I have thought too much about being a Chinese international student in the U.S., one of countless students whose life was turned upside down as COVID-19 unveiled dormant sinophobia

But after extensive research, I distinguish one reason that significantly impacted the growing hostility and intensified U.S.-China relationship: the biased reporting from the media, something driven by profits rather than ideological difference.

The rhetoric of many news outlets in the U.S. prefers taking a condemning perspective when reporting China rather than the unbiased view they claim to have. For example, the New York Times took two polar opposite tones when referring to the Wuhan lockdown as an infringement to human rights versus Italy’s lockdown as a selfless sacrifice for the European economy.

Besides explicitly biased reporting, Western media seem to endorse those who similarly like placing blame on China without substantial evidence. Fang Fang, the author of Wuhan Diary, has received international acclaim even though her book is full of “words of mouth” and stories she “heard from a friend,” many of which have been repudiated by health workers in Wuhan, including a nurse who Fang claimed to be dead. Nevertheless, Fang was heavily praised as a fighter against Chinese government in the mouths of Western media. 

It’s not just the big, sensationalized stories that seemingly place China at the position of a villain, but also the more subtle reporting on eating meat, as if China is to blame for the diminishing rainforest. Food waste and carbon emissions are more sizable in developed countries like America. 

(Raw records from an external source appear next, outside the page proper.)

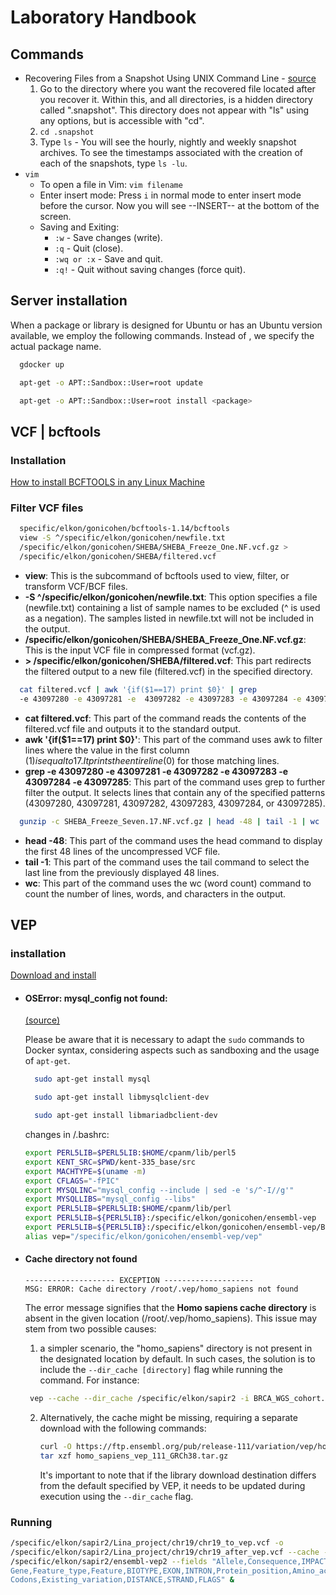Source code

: 
# Laboratory Handbook

## Commands
* Recovering Files from a Snapshot Using UNIX Command Line - [source](https://www.egr.msu.edu/decs/help-support/how-to/recovering_files_from_snapshot_using_unix_command_line)
  1. Go to the directory where you want the recovered file located after you recover it. Within this, and all directories, is a hidden directory called ".snapshot".
     This directory does not appear with "ls" using any options, but is accessible with "cd".
  2. `cd .snapshot`
  3. Type `ls` - You will see the hourly, nightly and weekly snapshot archives.
     To see the timestamps associated with the creation of each of the snapshots, type `ls -lu`.
* `vim`
   * To open a file in Vim: `vim filename`
   * Enter insert mode: Press `i` in normal mode to enter insert mode before the cursor.
     Now you will see --INSERT-- at the bottom of the screen.
   * Saving and Exiting:
      * `:w` - Save changes (write).
      * `:q` - Quit (close).
      * `:wq or :x` - Save and quit.
      * `:q!` - Quit without saving changes (force quit).

## Server installation
When a package or library is designed for Ubuntu or has an Ubuntu version available, we employ the following commands. Instead of <package>, we specify the actual package name.

```bash
  gdocker up
```
```bash
  apt-get -o APT::Sandbox::User=root update
```
```bash
  apt-get -o APT::Sandbox::User=root install <package>
```

## VCF | bcftools

 ### Installation
[How to install BCFTOOLS in any Linux Machine](https://www.youtube.com/watch?v=EJGz3yryrPo)
 ### Filter VCF files

```bash
  specific/elkon/gonicohen/bcftools-1.14/bcftools 
  view -S ^/specific/elkon/gonicohen/newfile.txt 
  /specific/elkon/gonicohen/SHEBA/SHEBA_Freeze_One.NF.vcf.gz > 
  /specific/elkon/gonicohen/SHEBA/filtered.vcf

```
* **view**: This is the subcommand of bcftools used to view, filter, or transform VCF/BCF files.
* **-S ^/specific/elkon/gonicohen/newfile.txt**: This option specifies a file (newfile.txt) containing a list of sample names to be excluded (^ is used as a negation). The samples listed in newfile.txt will not be included in the output.
* **/specific/elkon/gonicohen/SHEBA/SHEBA_Freeze_One.NF.vcf.gz**: This is the input VCF file in compressed format (vcf.gz).
* **> /specific/elkon/gonicohen/SHEBA/filtered.vcf**: This part redirects the filtered output to a new file (filtered.vcf) in the specified directory.

```bash
  cat filtered.vcf | awk '{if($1==17) print $0}' | grep 
  -e 43097280 -e 43097281 -e  43097282 -e 43097283 -e 43097284 -e 43097285
```
* **cat filtered.vcf**: This part of the command reads the contents of the filtered.vcf file and outputs it to the standard output.
* **awk '{if($1==17) print $0}'**: This part of the command uses awk to filter lines where the value in the first column ($1) is equal to 17. It prints the entire line ($0) for those matching lines.
* **grep -e 43097280 -e 43097281 -e 43097282 -e 43097283 -e 43097284 -e 43097285**: This part of the command uses grep to further filter the output. It selects lines that contain any of the specified patterns (43097280, 43097281, 43097282, 43097283, 43097284, or 43097285).

```bash
  gunzip -c SHEBA_Freeze_Seven.17.NF.vcf.gz | head -48 | tail -1 | wc
```
* **head -48**: This part of the command uses the head command to display the first 48 lines of the uncompressed VCF file.
* **tail -1**: This part of the command uses the tail command to select the last line from the previously displayed 48 lines.
* **wc**: This part of the command uses the wc (word count) command to count the number of lines, words, and characters in the output.

## VEP

### installation

[Download and install](http://www.ensembl.org/info/docs/tools/vep/script/vep_download.html)

* #### **OSError: mysql_config not found:** 
  [(source)](https://github.com/JudgeGirl/Judge-sender/issues/4)
  
  Please be aware that it is necessary to adapt the `sudo` commands to Docker syntax, considering aspects such as sandboxing and the usage of `apt-get`. 
  ```bash
    sudo apt-get install mysql
  ```
  ```bash
    sudo apt-get install libmysqlclient-dev
  ```
  ```bash
    sudo apt-get install libmariadbclient-dev
  ```
  changes in /.bashrc:

  ```bash
  export PERL5LIB=$PERL5LIB:$HOME/cpanm/lib/perl5
  export KENT_SRC=$PWD/kent-335_base/src
  export MACHTYPE=$(uname -m)
  export CFLAGS="-fPIC"
  export MYSQLINC="mysql_config --include | sed -e 's/^-I//g'"
  export MYSQLLIBS="mysql_config --libs"
  export PERL5LIB=$PERL5LIB:$HOME/cpanm/lib/perl
  export PERL5LIB=${PERL5LIB}:/specific/elkon/gonicohen/ensembl-vep
  export PERL5LIB=${PERL5LIB}:/specific/elkon/gonicohen/ensembl-vep/Bio/DB/HTS
  alias vep="/specific/elkon/gonicohen/ensembl-vep/vep"
  ```
* #### **Cache directory not found**
  ```
  -------------------- EXCEPTION --------------------
  MSG: ERROR: Cache directory /root/.vep/homo_sapiens not found
  ```
  The error message signifies that the **Homo sapiens cache directory** is absent in the given location (/root/.vep/homo_sapiens). This issue may stem from two possible causes:
  1. a simpler scenario, the "homo_sapiens" directory is not present in the designated location by default. In such cases, the solution is to include the `--dir_cache [directory]` flag while running the command. For     instance:
     
    ```bash
     vep --cache --dir_cache /specific/elkon/sapir2 -i BRCA_WGS_cohort.vcf -o try1.txt
    ```
  2. Alternatively, the cache might be missing, requiring a separate download with the following commands:
     
     ```bash
     curl -O https://ftp.ensembl.org/pub/release-111/variation/vep/homo_sapiens_vep_111_GRCh38.tar.gz
     tar xzf homo_sapiens_vep_111_GRCh38.tar.gz
     ```
     It's important to note that if the library download destination differs from the default specified by VEP, it needs to be updated during execution using the `--dir_cache` flag.
### Running

```bash
/specific/elkon/sapir2/Lina_project/chr19/chr19_to_vep.vcf -o 
/specific/elkon/sapir2/Lina_project/chr19/chr19_after_vep.vcf --cache --dir_cache 
/specific/elkon/sapir2/ensembl-vep2 --fields "Allele,Consequence,IMPACT,SYMBOL,
Gene,Feature_type,Feature,BIOTYPE,EXON,INTRON,Protein_position,Amino_acids,
Codons,Existing_variation,DISTANCE,STRAND,FLAGS" &
```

This is a continuing pattern that I observed for several news media outlets: It is easier to stop at the surface of an issue, domestic or international, than to face up to the real challenges of society. The habit of “agenda setting” replaces delving into the heart of an exhausting problem with no short-term solution. 

People may talk about the college scandal of actresses Lori Loughlin and Felicity Huffman, but few are truly ruminating about society’s morbid obsession with brand-name colleges, athletics and cheating to get what you want. 

Rightfully believing that minority representation in popular media is the first step to true equality, people condemn the lack of Asian actors in Hollywood as well as the whitewashing culture that misrepresents Asian cultures, one out-of-place white protagonist at a time. But there are more hurtful, detrimental and violent consequences of such stereotypical Asian identities that are too deep and convoluted to be condensed into one news article. The decades of political tug-of-war, economical rivalry and ideological differences that culminated into the heated hour of the recent U.S.-China meeting in Alaska is an example of such consequences.

My eight years in the U.S. were spent in self-scrutiny, trying to blend in and assimilate. And I’m sure it is the same case with millions of Asian Americans, Asian descendants, foreign employees and international students and scholars residing in the United States. They strip themselves of the things that may alienate them; they tell their children and the children of their children to be the “good immigrant” and “be like them.” 

But little do they know that even after trying to assimilate, there is still violence and animosity toward Asian populations in America, possibly stemming from decades of biased reporting and stereotypical portrayals of Asian culture (including Hollywood appropriation and the classical Fu Manchu villain).

Flags across the U.S. lowered to show condolence for the Asian lives hurt by racist crimes and discriminating actions. But that is not enough. To fully protect the Asian population, news media need to take responsibility in — directly or indirectly — stirring up the dormant anti-Asian sentiment.

Shizheng “JJ” Tie is a senior from Luoyang, China studying Environmental Engineering. She is a senior class senator in the Student Government Association.